The Civil Asset Forfeiture Reform Act

July 22, 1996 • Testimony

Mr. Chairman, distinguished members of the committee:

My name is Roger Pilon. I am a senior fellow at the Cato Institute and the director of Cato’s Center for Constitutional Studies.

I want to thank Chairman Hyde for inviting me to submit a statement to the committee on H.R. 1916, the Civil Asset Forfeiture Reform Act. Fundamental reform of America’s forfeiture law is long overdue. Although this measure, in my judgment, does not go far enough, it is a step in the right direction. Chairman Hyde, whose recent book on the subject I am pleased to have edited and the Cato Institute is proud to have published, is to be commended for having introduced it and, more generally, for having taken up the issue of forfeiture reform when so many in Congress have ignored it.[1]

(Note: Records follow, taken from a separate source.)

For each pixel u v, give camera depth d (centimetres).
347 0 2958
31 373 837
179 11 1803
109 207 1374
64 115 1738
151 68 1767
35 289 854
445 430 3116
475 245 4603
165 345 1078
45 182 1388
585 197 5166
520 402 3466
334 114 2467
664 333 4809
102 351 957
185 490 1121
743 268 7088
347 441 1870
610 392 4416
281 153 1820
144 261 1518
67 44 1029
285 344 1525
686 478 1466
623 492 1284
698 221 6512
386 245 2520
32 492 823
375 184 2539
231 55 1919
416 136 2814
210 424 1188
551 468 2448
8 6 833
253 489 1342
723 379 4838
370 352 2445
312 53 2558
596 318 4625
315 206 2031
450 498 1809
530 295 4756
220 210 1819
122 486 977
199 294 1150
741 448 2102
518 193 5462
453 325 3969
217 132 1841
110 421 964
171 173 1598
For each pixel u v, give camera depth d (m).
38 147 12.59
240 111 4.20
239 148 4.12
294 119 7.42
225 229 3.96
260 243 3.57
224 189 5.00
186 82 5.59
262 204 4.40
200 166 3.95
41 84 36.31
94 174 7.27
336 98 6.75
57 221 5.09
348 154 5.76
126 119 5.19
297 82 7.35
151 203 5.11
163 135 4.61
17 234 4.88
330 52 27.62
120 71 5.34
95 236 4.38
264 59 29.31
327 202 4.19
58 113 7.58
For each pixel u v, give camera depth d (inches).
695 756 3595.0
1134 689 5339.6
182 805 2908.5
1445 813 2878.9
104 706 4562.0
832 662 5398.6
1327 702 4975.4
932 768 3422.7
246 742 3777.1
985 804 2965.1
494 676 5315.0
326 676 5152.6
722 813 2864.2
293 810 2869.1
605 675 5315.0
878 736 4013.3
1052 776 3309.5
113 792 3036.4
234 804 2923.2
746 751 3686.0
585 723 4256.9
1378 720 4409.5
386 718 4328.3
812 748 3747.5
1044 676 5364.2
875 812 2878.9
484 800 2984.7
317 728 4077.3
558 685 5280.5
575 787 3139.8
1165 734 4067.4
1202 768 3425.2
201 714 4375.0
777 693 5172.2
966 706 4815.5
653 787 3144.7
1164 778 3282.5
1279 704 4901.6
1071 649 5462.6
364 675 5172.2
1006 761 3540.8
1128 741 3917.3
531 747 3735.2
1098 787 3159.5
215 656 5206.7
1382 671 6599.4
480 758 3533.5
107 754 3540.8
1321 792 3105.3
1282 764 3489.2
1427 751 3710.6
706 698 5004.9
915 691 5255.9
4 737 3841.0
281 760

That the state of our forfeiture law today is a disgrace is hardly in question. A body of “law” that enables law enforcement personnel to stop motorists and seize their cash on the spot, to destroy boats, cars, homes, airplanes, and businesses in often fruitless drug searches, and even to kill and maim in the course of seizure operations is out of control. Even lawyers, when they come upon this area of the law for the first time, are taken aback by the injustice–indeed, by the utter irrationality–of it all.

About the only people who defend forfeiture law today are those in law enforcement who benefit from it, either as a “tool of their trade” or, more directly, by keeping the goods they seize–a conflict of interest so stark that it takes us to another age. In fact, that is just the problem with modern forfeiture law: in practice as well as in theory, its roots are in notions that have no place whatever in our legal system, animistic and authoritarian notions that countless people have died over the ages to bury and replace with the rule of law.

The very styling of the relatively few cases that make it to court tells the story: United States v. $405,089.23 U.S. Currency[2]; United States v. 92 Buena Vista Avenue[3]; United States v. One Mercedes 560 SEL.[4] Civil forfeiture actions are brought against the property, not against the person. They are in rem proceedings –not for the purpose of gaining jurisdiction over a real person but for the purpose of seizing property for forfeiture to the government. Fantastic as it may sound, it is the property that is charged.

How can that be? Finding its origins in the Old Testament and in medieval doctrine, in the idea that animals and even inanimate objects involved in wrongdoing could by sacrificed in atonement or forfeited to the Crown, modern forfeiture law, filtered through early American admiralty and customs law, has simply carried forward, uncritically, the practice of charging things.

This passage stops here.